Unlike the Elkinses and Riveras, who were very well off, the Northcutts had been firmly entrenched in the lower regions of the middle class — they were both retired teachers.
The Northcutts of Missouri, along with half a dozen other families scattered across the United States, had made it into Mark’s growing printout folder and expanding computer files.
Funny, or perhaps odd or even ironic, but the name Lyle summoned a memory of an event that had been minor in the great scheme of things but had a major impact on Mark’s formative years.
Elementary school bully Kyle Underwood, a mean-hearted little son of a biscuit, was responsible for Mark’s enduring aversion to swearing. The kid had sworn like a fourth-grade sailor himself, and maybe that’s where Mark had heard the words. He sure hadn’t heard them at home.
Bully-boy Kyle had prodded and picked on Mark, day after day, making a habit out of stealing the boy’s lunch money, and that of many of his friends. One day, after school, Mark had simply snapped.
Balling up his fists, he stood up to the bully and snarled, “Fuck you, Kyle! I’m not taking your shit anymore!”
But instead of fighting, Kyle had simply started laughing and pointing. When Mark turned, his father had been standing there. Usually Mom picked him up, and she always waited in the car. But here Dad was, frowning.
“That’ll be enough, boys,” Dad had said, and dragged Mark off.
Kyle Underwood would get his comeuppance another day, at the hands of another kid. This day was a black one in Mark’s memory. He thought maybe his dad would understand, even compliment him, for standing up to injustice. But all Dad did was ground him for a month, accepting no explanations or excuses, making Mark swear to never swear again.
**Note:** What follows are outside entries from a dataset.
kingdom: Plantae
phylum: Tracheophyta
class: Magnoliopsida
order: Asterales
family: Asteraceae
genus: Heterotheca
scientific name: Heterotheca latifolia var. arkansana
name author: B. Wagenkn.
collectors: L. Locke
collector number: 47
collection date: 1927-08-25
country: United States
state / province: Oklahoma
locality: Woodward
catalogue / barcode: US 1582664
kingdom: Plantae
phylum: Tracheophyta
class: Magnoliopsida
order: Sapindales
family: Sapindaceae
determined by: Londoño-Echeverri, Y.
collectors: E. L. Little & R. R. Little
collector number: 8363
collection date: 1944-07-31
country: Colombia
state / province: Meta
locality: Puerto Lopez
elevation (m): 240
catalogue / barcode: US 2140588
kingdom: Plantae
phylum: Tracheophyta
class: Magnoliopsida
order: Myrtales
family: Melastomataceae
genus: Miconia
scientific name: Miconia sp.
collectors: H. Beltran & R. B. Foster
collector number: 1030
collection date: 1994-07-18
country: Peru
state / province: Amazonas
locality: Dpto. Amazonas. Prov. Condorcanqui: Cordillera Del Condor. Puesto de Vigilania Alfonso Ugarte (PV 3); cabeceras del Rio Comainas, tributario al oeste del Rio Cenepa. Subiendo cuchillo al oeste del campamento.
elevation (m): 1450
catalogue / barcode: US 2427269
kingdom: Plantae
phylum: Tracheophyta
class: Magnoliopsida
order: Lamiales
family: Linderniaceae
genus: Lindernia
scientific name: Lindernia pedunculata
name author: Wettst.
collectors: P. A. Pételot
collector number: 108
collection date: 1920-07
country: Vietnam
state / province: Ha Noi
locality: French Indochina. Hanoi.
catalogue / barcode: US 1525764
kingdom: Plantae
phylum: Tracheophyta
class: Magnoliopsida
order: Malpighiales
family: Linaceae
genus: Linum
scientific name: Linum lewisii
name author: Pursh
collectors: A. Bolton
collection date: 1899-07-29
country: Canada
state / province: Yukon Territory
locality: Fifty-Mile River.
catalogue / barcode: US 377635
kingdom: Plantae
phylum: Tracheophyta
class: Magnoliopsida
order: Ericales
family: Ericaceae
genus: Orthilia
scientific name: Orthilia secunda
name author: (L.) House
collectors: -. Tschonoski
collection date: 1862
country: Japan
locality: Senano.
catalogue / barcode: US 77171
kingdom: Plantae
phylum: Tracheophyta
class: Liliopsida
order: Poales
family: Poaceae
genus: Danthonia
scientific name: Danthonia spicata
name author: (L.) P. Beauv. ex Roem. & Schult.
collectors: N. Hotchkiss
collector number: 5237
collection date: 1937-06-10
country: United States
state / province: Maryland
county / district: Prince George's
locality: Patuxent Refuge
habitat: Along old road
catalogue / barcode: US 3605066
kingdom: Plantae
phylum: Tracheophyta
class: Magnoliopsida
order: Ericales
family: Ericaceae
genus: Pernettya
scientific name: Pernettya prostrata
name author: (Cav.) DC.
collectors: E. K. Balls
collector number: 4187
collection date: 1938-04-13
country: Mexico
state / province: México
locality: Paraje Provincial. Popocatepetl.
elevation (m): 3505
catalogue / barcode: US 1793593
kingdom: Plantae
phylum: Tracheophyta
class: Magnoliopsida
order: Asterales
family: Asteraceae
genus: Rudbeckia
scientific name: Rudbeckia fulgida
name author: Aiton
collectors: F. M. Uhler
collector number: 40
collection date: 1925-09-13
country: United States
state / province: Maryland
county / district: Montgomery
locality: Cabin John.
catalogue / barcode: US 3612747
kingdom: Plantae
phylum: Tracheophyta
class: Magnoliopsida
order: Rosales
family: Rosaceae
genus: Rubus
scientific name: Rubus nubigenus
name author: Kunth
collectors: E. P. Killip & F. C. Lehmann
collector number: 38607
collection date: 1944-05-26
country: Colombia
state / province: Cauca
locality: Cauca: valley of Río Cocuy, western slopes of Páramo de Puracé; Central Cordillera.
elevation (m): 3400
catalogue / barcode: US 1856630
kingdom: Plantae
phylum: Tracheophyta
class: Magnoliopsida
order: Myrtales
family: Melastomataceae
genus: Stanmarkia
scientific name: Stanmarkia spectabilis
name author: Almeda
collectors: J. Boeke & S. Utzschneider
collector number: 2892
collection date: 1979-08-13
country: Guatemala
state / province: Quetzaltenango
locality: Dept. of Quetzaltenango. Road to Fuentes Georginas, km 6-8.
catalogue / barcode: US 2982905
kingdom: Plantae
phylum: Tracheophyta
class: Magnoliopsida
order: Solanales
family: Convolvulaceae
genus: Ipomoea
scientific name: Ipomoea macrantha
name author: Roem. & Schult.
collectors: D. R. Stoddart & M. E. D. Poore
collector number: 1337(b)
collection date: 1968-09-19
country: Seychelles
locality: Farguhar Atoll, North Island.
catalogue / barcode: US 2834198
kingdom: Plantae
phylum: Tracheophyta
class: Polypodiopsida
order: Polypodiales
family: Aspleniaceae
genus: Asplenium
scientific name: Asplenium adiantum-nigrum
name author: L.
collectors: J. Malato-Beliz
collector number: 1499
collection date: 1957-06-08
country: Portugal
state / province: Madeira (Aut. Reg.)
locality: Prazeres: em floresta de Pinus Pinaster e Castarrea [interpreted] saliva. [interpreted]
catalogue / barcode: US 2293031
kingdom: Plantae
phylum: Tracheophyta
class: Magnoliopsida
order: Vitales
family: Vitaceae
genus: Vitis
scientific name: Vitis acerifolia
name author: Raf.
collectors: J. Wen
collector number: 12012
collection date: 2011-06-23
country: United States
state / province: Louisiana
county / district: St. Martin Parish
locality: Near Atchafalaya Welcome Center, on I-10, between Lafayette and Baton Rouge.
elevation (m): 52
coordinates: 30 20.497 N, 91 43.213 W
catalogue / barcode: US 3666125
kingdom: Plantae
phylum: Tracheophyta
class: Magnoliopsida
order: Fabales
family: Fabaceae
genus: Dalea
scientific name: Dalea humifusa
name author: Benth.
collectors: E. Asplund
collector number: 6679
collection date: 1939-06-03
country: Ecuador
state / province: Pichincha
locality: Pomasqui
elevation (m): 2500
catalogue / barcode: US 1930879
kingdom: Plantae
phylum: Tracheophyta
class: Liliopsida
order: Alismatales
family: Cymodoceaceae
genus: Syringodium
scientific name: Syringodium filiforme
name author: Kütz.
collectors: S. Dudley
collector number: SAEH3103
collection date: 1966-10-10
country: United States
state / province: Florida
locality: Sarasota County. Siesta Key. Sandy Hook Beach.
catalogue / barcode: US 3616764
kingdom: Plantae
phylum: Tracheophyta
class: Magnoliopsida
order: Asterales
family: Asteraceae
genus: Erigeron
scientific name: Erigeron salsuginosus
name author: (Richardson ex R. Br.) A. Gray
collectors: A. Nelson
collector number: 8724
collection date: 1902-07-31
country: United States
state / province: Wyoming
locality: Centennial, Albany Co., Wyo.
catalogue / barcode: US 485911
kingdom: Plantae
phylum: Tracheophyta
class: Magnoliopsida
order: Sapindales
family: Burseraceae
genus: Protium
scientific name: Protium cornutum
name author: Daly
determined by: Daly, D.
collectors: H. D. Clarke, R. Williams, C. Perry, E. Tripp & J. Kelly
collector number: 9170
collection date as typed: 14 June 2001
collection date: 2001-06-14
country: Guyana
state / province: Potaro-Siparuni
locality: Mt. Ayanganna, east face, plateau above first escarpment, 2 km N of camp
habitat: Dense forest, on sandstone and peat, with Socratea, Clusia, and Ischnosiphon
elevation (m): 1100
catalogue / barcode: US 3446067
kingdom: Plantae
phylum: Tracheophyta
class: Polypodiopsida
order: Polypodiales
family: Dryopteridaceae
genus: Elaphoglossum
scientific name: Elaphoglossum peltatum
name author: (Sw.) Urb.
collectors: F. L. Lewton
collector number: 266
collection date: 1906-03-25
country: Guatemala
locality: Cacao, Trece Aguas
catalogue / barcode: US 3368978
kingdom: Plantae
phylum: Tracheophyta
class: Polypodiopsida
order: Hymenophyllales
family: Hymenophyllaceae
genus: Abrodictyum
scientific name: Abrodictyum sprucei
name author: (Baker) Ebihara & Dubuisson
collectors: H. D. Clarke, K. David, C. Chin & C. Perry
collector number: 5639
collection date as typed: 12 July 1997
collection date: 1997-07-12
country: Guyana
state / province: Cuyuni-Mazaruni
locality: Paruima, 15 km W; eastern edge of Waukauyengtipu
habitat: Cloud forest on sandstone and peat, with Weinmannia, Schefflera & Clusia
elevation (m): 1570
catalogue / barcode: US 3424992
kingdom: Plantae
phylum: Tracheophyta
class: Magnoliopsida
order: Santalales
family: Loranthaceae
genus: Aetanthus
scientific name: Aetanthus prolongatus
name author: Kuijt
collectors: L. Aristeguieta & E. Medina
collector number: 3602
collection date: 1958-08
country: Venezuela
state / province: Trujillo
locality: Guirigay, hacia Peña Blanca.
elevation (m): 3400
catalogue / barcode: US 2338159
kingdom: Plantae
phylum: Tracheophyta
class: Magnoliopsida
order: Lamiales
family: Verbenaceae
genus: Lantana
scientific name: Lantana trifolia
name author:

For some reason, that took... and Mark got a lot of kidding over the years, even to this day, for having such a goody-two-shoes vocabulary. Had he learned anything from the experience? Maybe that fighting injustice wasn’t a license to otherwise break the rules. Or maybe he had just been so ashamed at disappointing his dad that he was still trying to make up for it.
Even though Dad had been gone, for how many years?
The houses around Mark now were part of the suburb of Strongsville. He knew little about the Sully family, who had lived in a nice white house on Cypress Avenue, just west of I-71 and the Mill Stream Run Reservation.
As he pulled to a stop in front of the Sully residence, Mark noted the police tape still X-ed across the front door. He got out of the car, trying to get a feel for the neighborhood. At dusk, the lights were on in neighboring homes, a breeze promising a cool night, with not another soul on the street except for a middle-aged woman walking her corgi two houses down on the other side.
A predominantly white neighborhood, where everybody on the block knew everybody else, yet a killer had managed to infiltrate, murder the Sullys, and take his leave. And all the while, no one heard or saw a blessed thing.
Why this house, when they all looked so much alike?
Why this family?
Why this street?
Why, why, why?
Mark asked himself those and a thousand other questions, not getting one g.d. answer.